* Data yang Diberikan
◇ ◇ ◇
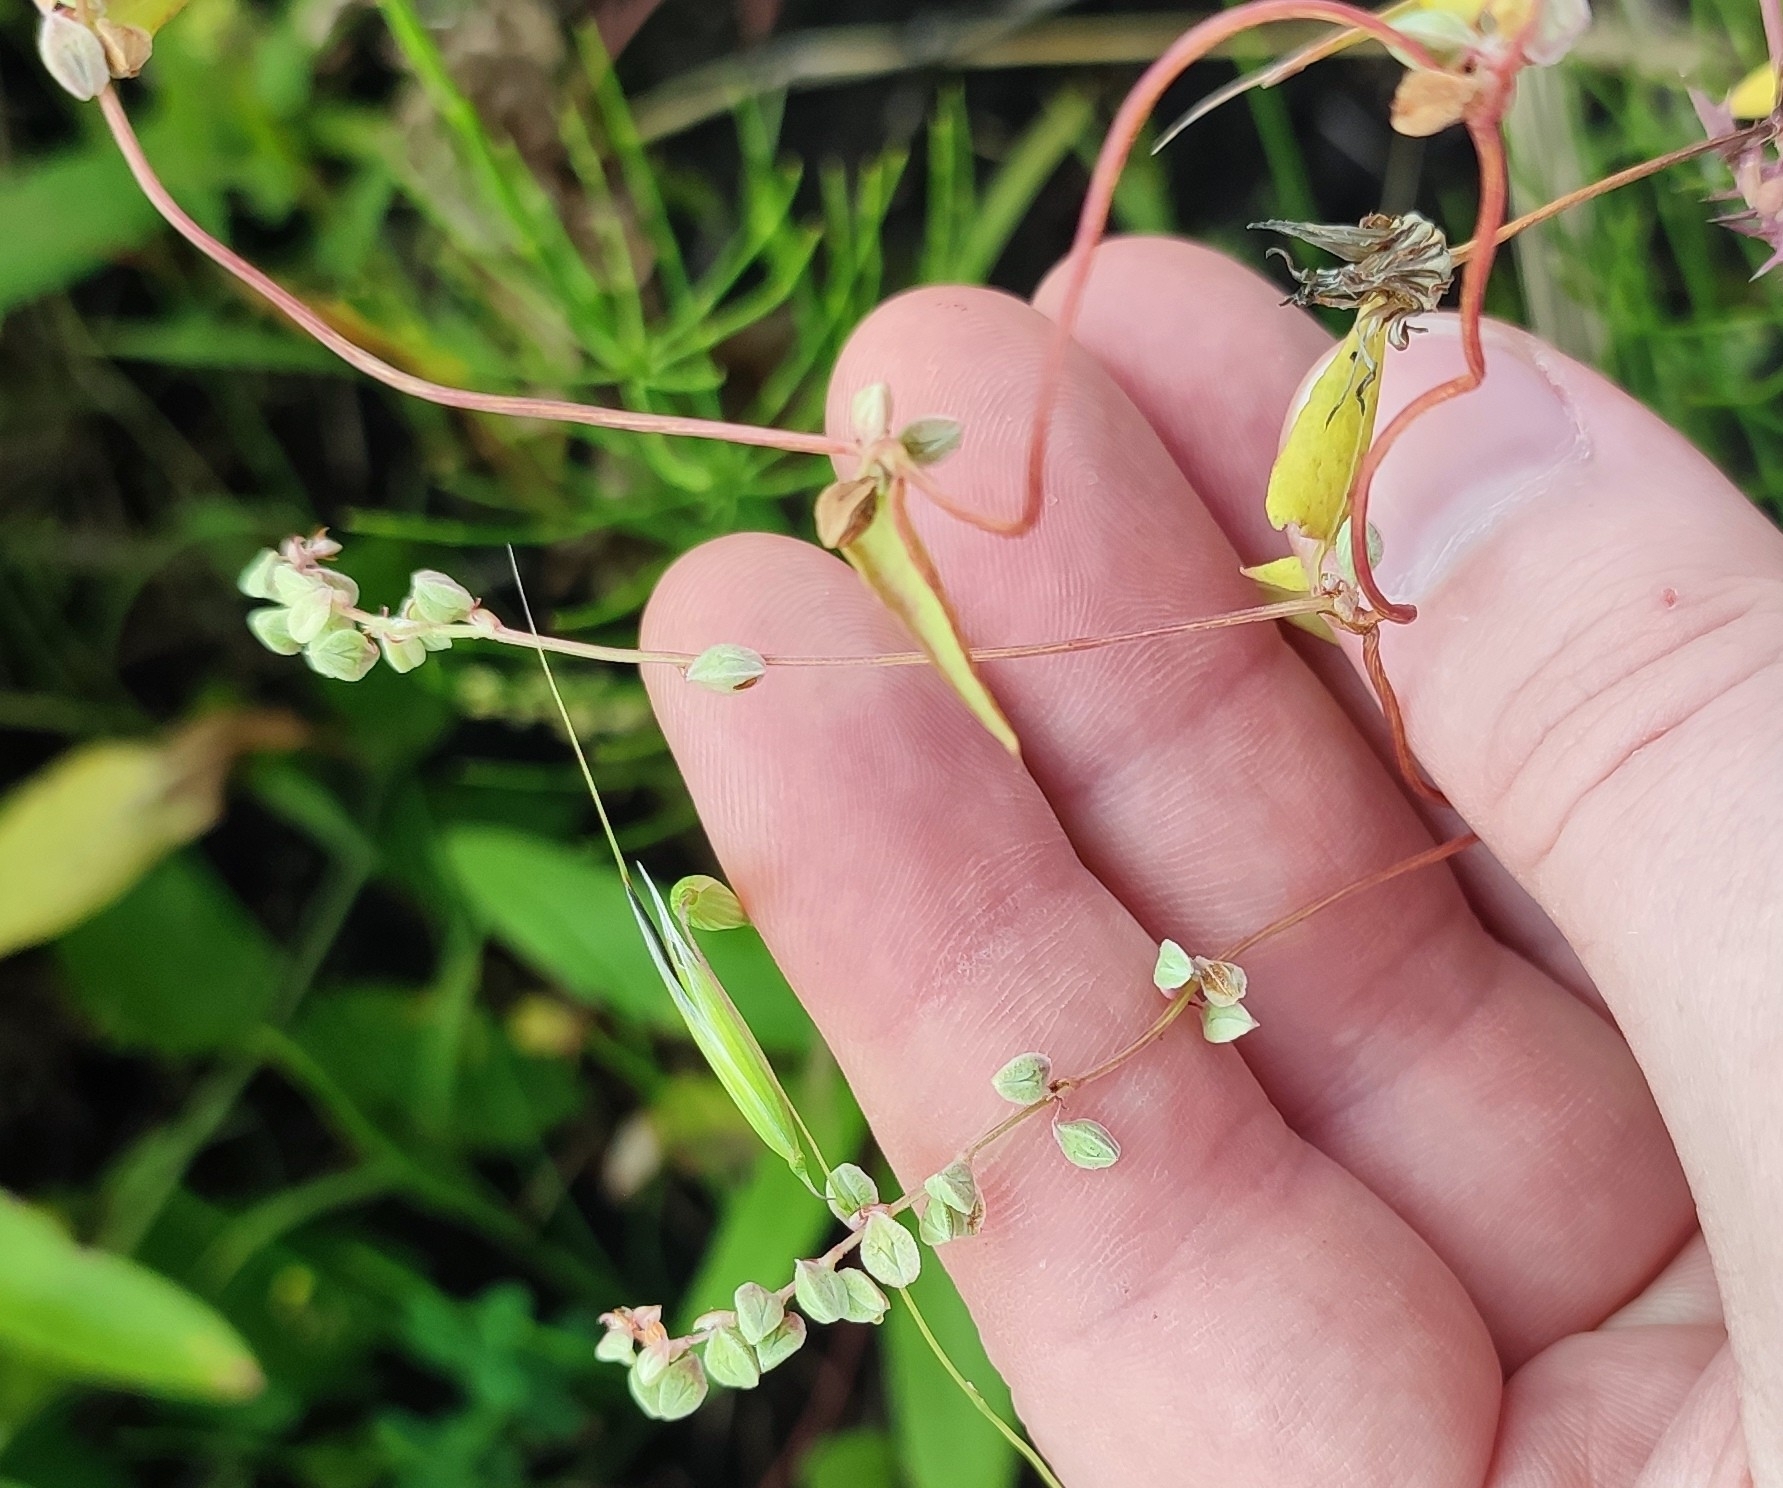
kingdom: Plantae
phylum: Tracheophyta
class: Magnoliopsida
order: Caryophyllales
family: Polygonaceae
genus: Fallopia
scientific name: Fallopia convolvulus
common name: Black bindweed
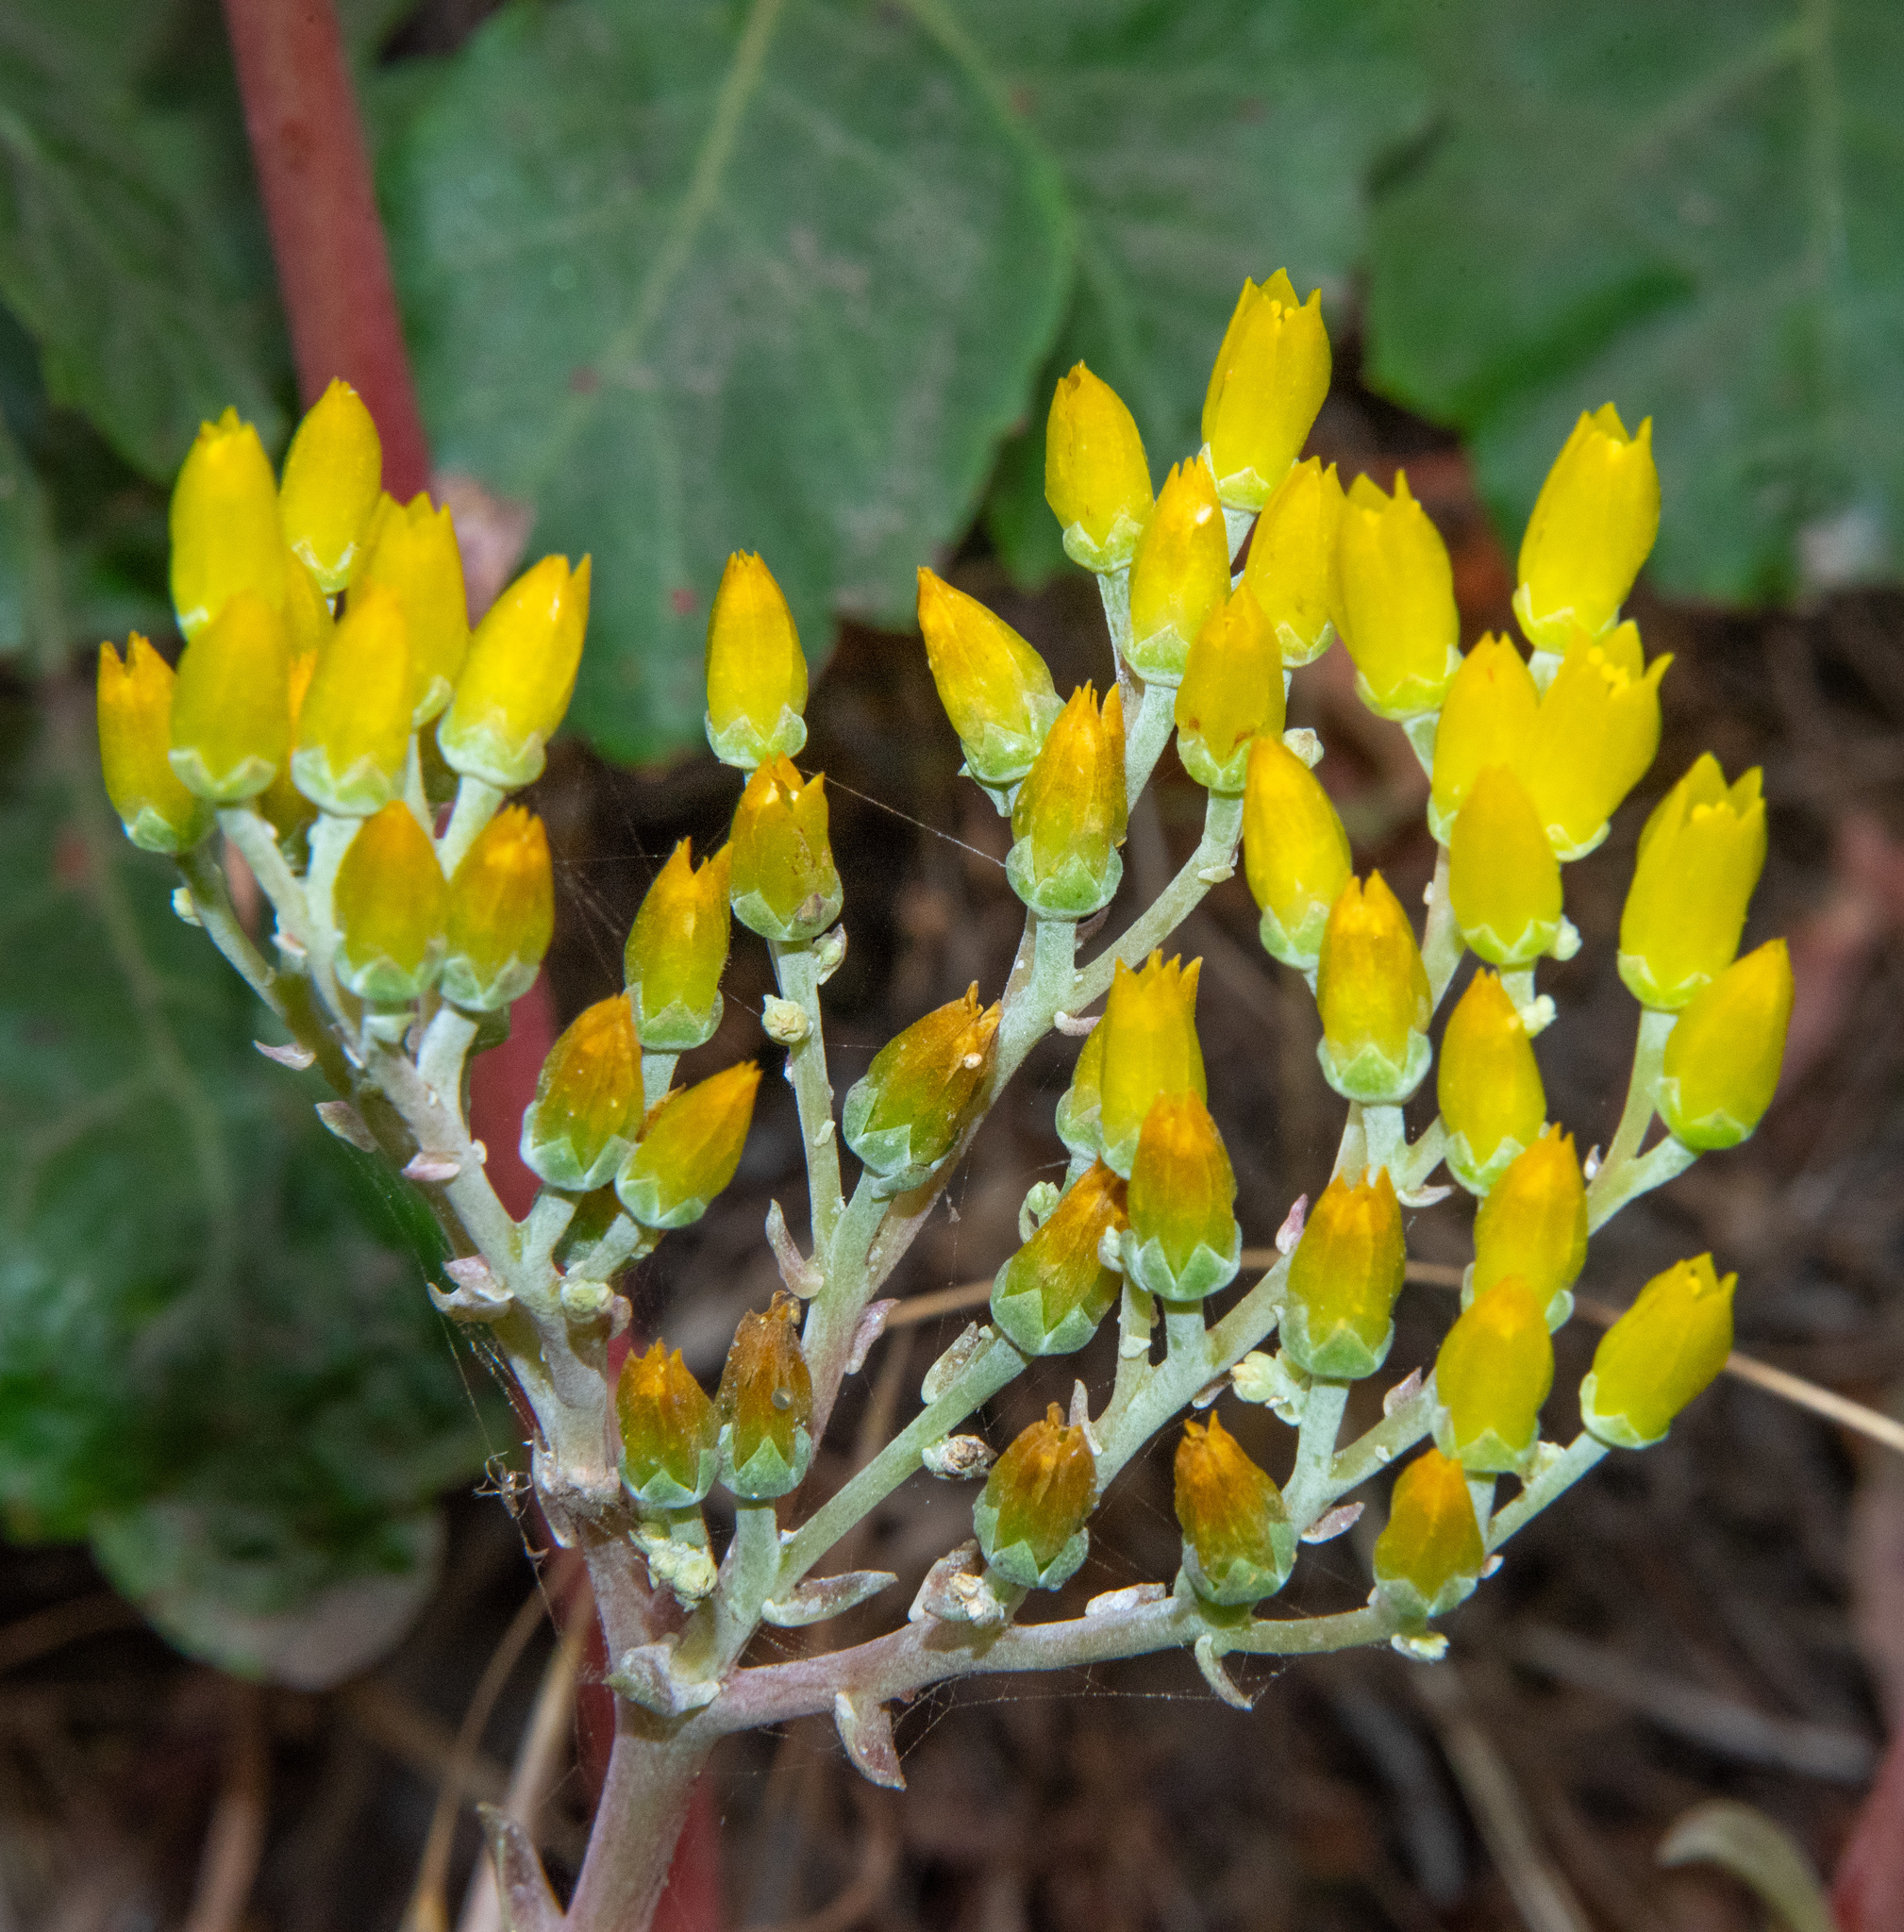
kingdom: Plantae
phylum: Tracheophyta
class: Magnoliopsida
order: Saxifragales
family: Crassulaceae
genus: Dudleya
◇ ◇ ◇
* Tujuan
Ubah materi mulai dari baris yang memuat "scientific name: Fallopia convolvulus" sampai akhir materi menjadi CSV dua kolom bernama teks dan jawaban, satu baris per pasangan teks dan jawaban. Setiap nilai harus berada dalam satu kolom bertanda kutip dengan jeda baris diganti spasi, dan gambar tidak disertakan dalam jawaban.

* Jawaban Latihan
teks,jawaban
"scientific name:","Fallopia convolvulus"
"common name:","Black bindweed"
"kingdom:","Plantae"
"phylum:","Tracheophyta"
"class:","Magnoliopsida"
"order:","Saxifragales"
"family:","Crassulaceae"
"genus:","Dudleya"